Para entender o que isso significa para a população, basta ver as
repercussões na insegurança alimentar que afetou cerca de 32 milhões de
pessoas na África austral. Em todo o continente, um milhão de crianças
precisaram de tratamento para desnutrição severa.
E, embora o pior da seca esteja chegando ao fim, aproximadamente 75% dos
especialistas prognosticam que o La Niña (o fenômeno complementar do El
Niño, conhecido pelas inundações que provoca) chegará ao final deste
ano. É provável que as autoridades políticas e a população da África não
sintam alívio algum antes que termine o ano. E então, mais uma vez,
poderemos voltar à normalidade, verdade?
Albert Einstein disse uma vez que uma das definições de loucura é “fazer
a mesma coisa uma e outra vez e esperar resultados diferentes”. Voltar à
normalidade nesse contexto se ajusta muito bem a essa definição de
loucura.
Sabemos que:
– as próximas secas do El Niño provavelmente regressem periodicamente, a cada dois a sete anos;
– a extensão e gravidade das secas aumentarão. Isso se deve à mudança
climática e ao uso insustentável da terra. Os cientistas calculam que a
superfície terrestre que atualmente sofre condições de seca aumentará,
de menos de 5% para mais de 30% na década de 2090;
– não serão cumpridas as metas 6.4, 6.5 e 6.6 referentes à escassez de
água incluídas nos Objetivos de Desenvolvimento Sustentável (ODS);
– as consequências atingirão os pobres, que tendem a ser totalmente
dependentes dos recursos naturais, como água e terra, para manter suas
famílias.
A menos que mudemos de estratégia, quando aparecer a seca e as chuvas
falharem, o futuro dos 400 milhões de agricultores africanos que
dependem da agricultura de sequeiro de subsistência, por exemplo,
correrá perigo. Essa agricultura é praticada em mais de 95% da terra
cultivada na África subsaariana. E a escassez de água poderá custar a
algumas regiões até 6% de seu produto interno bruto.
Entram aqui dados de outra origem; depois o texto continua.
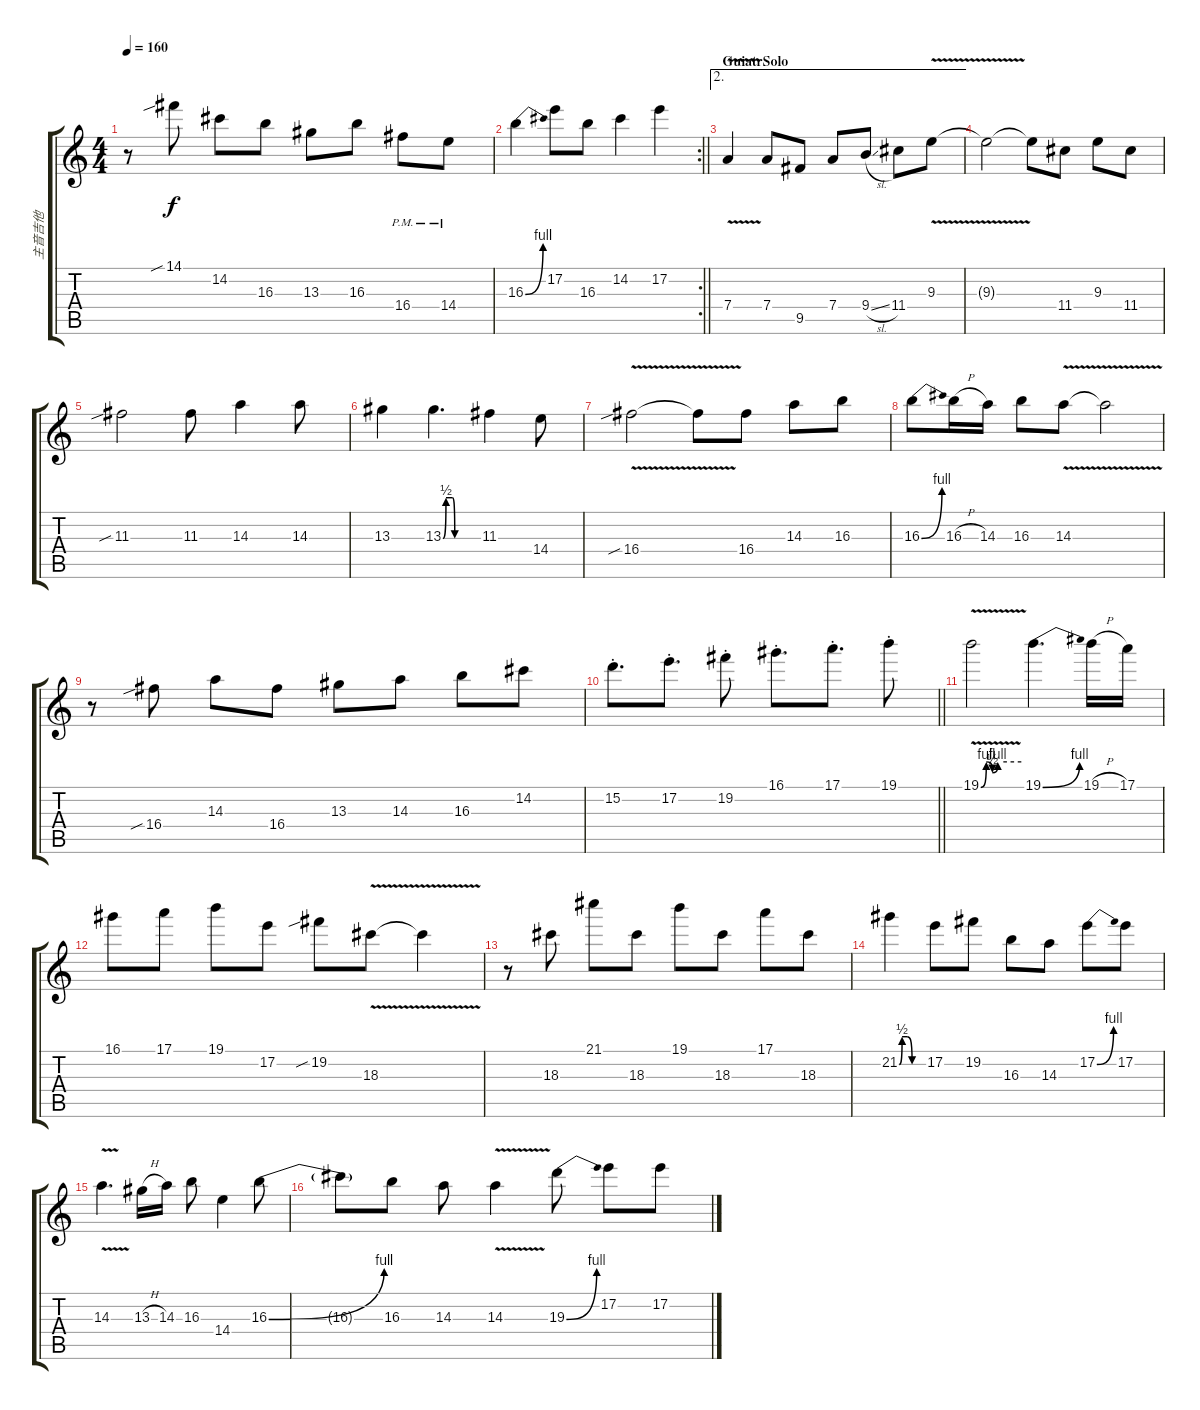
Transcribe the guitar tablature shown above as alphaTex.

Se não mudarmos de estratégia, as pessoas serão obrigadas, cada vez
mais, a decidir se suportarão o desastre da seca para depois reconstruir
ou se simplesmente partirão. Obrigar nossa gente a tomar essas decisões
difíceis é uma forma de loucura. Especialmente se é possível romper o
ciclo de desastres provocados pela seca e pela recuperação.
Já há avanços. Brasil, Marrocos, México e Vietnã, para citar apenas
alguns países, agora implantam planos contra a seca, com forte ênfase na
mitigação de riscos e na preparação.
Nas regiões onde a terra foi recuperada, em Tigray, na Etiópia, os
ecossistemas e a população parecem ter conseguido melhores resultados
nas últimas secas relacionadas com o El Niño do que em outros lugares
onde não foi empreendida nenhuma restauração.
Mas resta muito a fazer, já que em 2050 uma em cada quatro pessoas (até
2,5 bilhões de seres humanos) estará vivendo em um país em risco de
escassez de água. Temos que nos preparar melhor e administrar os riscos
de seca de maneira proativa.
A África já fez muito, mas precisa ficar atenta. A Convenção das Nações
Unidas de Luta Contra a Desertificação propõe três pilares importantes
para serem considerados.
Em primeiro lugar, os sistemas de alerta. Declarar uma seca muito tarde
pode ter impacto devastador nas vidas e nos meios de subsistência.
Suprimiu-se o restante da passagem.